C’era questo spiazzo di erba spelacchiata e bruciata da sole, verde solamente per una breve striscia, quella che veniva un po’ protetta dal sole bruciante del pomeriggio dal muro in cemento bianco che costeggiava lo spiazzo. Lo spiazzo era delimitato da una recinzione mezza arrugginita dietro la quale passava la ferrovia.
Ci passammo tutta l’estate. L’estate del 1982. Due bambini di 12 anni abbandonati in un prato periferico della piscina comunale della piccola cittadina.
“Passammo l’estate su una spiaggia solitaria e ci arrivava l’eco di un cinema all’aperto e sulla sabbia un caldo tropicale dal mare”.
Ci sentivamo un po’ così. Solitari ad ascoltare l’eco lontano delle persone che si divertivano mischiato ai suoni cibernetici ad onda quadra di un cabinato di Space Invaders che per qualche oscuro motivo era stato abbandonato a se stesso nello spiazzo di cemento coperto e deserto che portava dalla nostra spiaggia solitaria verso le vasche della piscina, affiancando l’uscita di quel meraviglioso mondo segreto e proibito che erano gli spogliatoi delle femmine.

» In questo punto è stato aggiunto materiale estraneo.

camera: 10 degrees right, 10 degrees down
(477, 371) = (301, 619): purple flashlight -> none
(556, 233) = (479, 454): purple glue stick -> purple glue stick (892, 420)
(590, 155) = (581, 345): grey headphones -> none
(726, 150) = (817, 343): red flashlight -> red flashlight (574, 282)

“E nel pomeriggio quando il sole ci nutriva di tanto in tanto un grido copriva le distanze e l’aria delle cose diventava irreale”.
Erano gli strepiti dei bambini, o le urla delle madri che cercavano di ripescarli dall’ammollo in cui erano da ore e ore, con le dita ormai violacee e rugose. Qualcuno nella direzione della piscina doveva essersi innamorato di un disco, si perché invece che la radio gli altoparlanti gracchianti della piscina, si quelli RCF fatti ad imbuto, rimandavano in loop quelle sette iconiche canzoni, meno di mezz’ora di musica, che avrebbero segnato un epoca.

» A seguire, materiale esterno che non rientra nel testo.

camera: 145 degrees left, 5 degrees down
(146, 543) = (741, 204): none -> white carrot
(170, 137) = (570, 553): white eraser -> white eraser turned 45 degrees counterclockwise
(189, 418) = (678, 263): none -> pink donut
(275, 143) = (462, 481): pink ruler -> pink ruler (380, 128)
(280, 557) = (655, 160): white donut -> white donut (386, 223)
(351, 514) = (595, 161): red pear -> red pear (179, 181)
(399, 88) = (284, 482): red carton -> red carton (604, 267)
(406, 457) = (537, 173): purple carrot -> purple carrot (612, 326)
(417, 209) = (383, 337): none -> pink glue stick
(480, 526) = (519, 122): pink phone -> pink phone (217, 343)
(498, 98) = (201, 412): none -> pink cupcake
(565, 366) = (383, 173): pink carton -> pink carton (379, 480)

Il 21 settembre del 1981 era uscito “La voce del padrone”, il disco della vera svolta pop di Franco Battiato, dopo le prove generali de “L’era del cinghiale bianco” e “Patriots”, rispettivamente anno di grazia 1979 e 1980. Un disco che era esploso in quella calda estate mundial. Così mentre in luoghi esotici che non avevamo mai sentito nominare come Vigo e La Curuna si scriveva la grande storia sportiva azzurra, nelle classifiche di vendita dei dischi si scriveva la storia del pop italiano, un milione e passa di copie, su quel prato spelacchiato si scriveva la mia piccola storia.

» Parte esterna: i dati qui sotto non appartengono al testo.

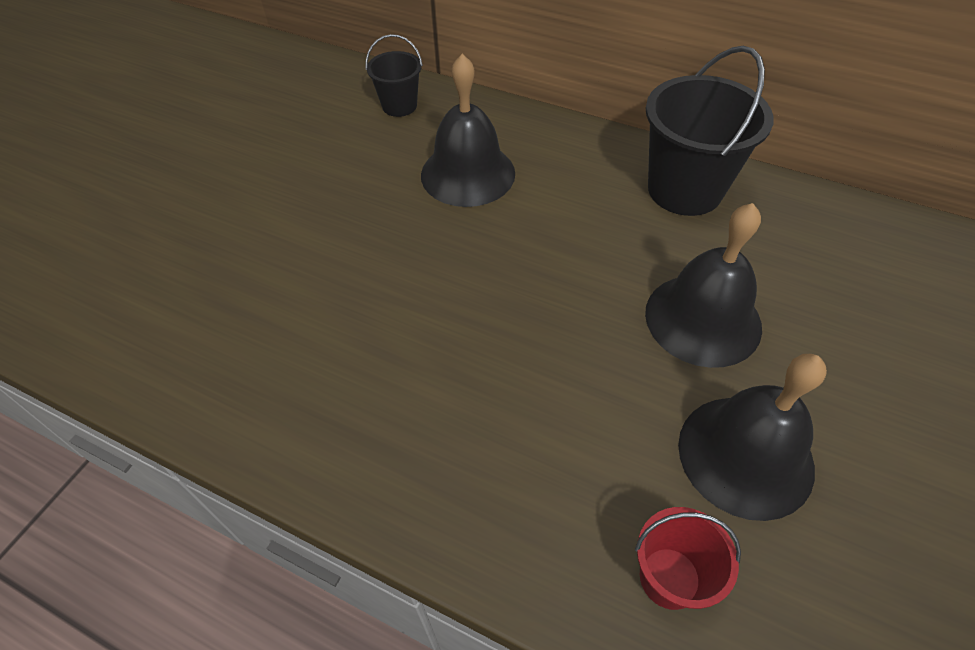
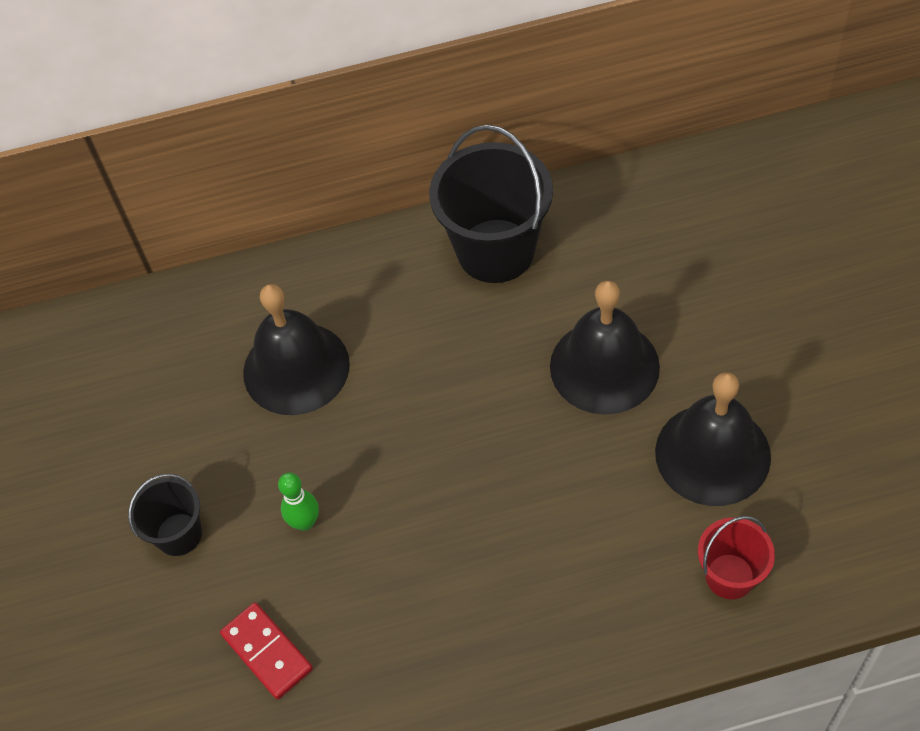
camera: 35 degrees left, 5 degrees up
(253, 330) = (267, 652): none -> red domino
(370, 267) = (305, 522): none -> green bowling pin
(399, 106) = (152, 339): black bucket -> black bucket (179, 534)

“Mare mare mare voglio annegare portami lontano a naufragare via via via da queste sponde portami lontano sulle onde”, e forse quel lontano erano quegli esotici e assolati prati spagnoli, dove l’erba in fondo era spelacchiata come quella del nostro prato.
La prima canzone di quel disco aveva un titolo in inglese, e anche un bridge che cantavamo in coro senza sapere cosa volesse dire:
“A wonderful summer on a solitary beach against the sea “le grand hotel Sea-Gull Magique” mentre lontano un minatore bruno tornava”.
Ed eccoci così tutti accolti in un hotel che non esiste che così come l’Hotel California degli Eagles ancora oggi ci dà ospitalità ogni volta che da lontano arriva lo sciabordio delle onde che apre questa canzone.